Keyword-based browser shortcuts have been around for a while. OpenDNS says it has a better idea that also happens to be free.
Written by Declan McCullagh, Contributor
A San Francisco start-up on Monday is expected to begin offering its users a new way to do Web browsing: customizable keyword shortcuts.

Created by a company called OpenDNS, the idea is to allow people to create keywords that point to favorite Web sites. Gadget buffs could link that word to CNET News.com sister site Crave, for example, so they would be taken there merely by typing "gadgets" into their browser's address bar.

"OpenDNS shortcuts are designed to make the address bar usable again," said David Ulevitch, the company's chief executive. The service requires creating a free account and configuring a computer to use OpenDNS.

OpenDNS works by replacing the current domain name servers that computers use to translate addresses like CNET.com into numeric addresses like The company says it offers faster browsing, automatic correction of domain name typos like .cmo for .com, and blocking of phishing sites. OpenDNS makes money through a Yahoo partnership that serves ads on pages that appear if Web addresses are mistyped.

The idea of keywords redirecting to Web sites isn't exactly new. RealNames tried to make a business out of it through a partnership with Microsoft, but it closed shop in 2002, after burning through tens of millions of dollars.

In addition, it's already possible to add keywords to browsers. Firefox comes standard with the dict keyword (try it by typing something like "dict news" into the address bar). Some Web sites even offer lists of keyword-Web site matches you can download.

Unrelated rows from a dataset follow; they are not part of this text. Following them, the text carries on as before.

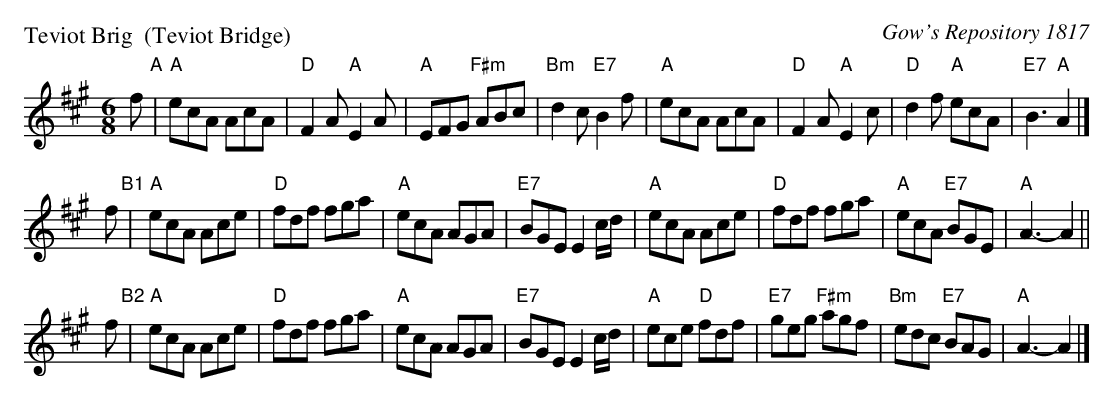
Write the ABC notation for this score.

X:1
P: Teviot Brig  (Teviot Bridge)
O: Gow's Repository 1817
M: 6/8
L: 1/8
K: A
f "A"\
| "A"ecA AcA | "D"F2A "A"E2A | "A"EFG "F#m"ABc | "Bm"d2c "E7"B2f \
| "A"ecA AcA | "D"F2A "A"E2c | "D"d2f "A"ecA | "E7"B3 "A"A2 |]
f "B1"\
| "A"ecA Ace | "D"fdf fga | "A"ecA AGA | "E7"BGE E2c/d/ \
| "A"ecA Ace | "D"fdf fga | "A"ecA "E7"BGE | "A"A3- A2 ||
f "B2"\
| "A"ecA Ace | "D"fdf fga | "A"ecA AGA | "E7"BGE E2c/d/ \
| "A"ece "D"fdf | "E7"geg "F#m"agf | "Bm"edc "E7"BAG | "A"A3- A2 |]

The free OpenBook add-on offers far greater keyword flexibility for Firefox users, and the Opera Web browser has a similar feature.

Internet power users, in other words, already have plenty of options for keywords that point to Web sites. An advantage of OpenDNS, however, is that it can be configured for many computers at once, so a network administrator for a company or university can set up useful keywords like "hr" for human resources that will work across the entire network.

Another advantage to OpenDNS's service is that, because it's part of the domain name system, it's able to work on browsers like Internet Explorer that may not have add-ons available. In addition, Ulevitch added in a telephone conversation, OpenDNS shortcuts can work on mobile devices like a Treo that can be configured to use his company's domain name servers.

(Editor's note: OpenDNS is funded in part by Minor Ventures, a venture capital firm founded by Halsey Minor, who founded News.com parent company CNET Networks.)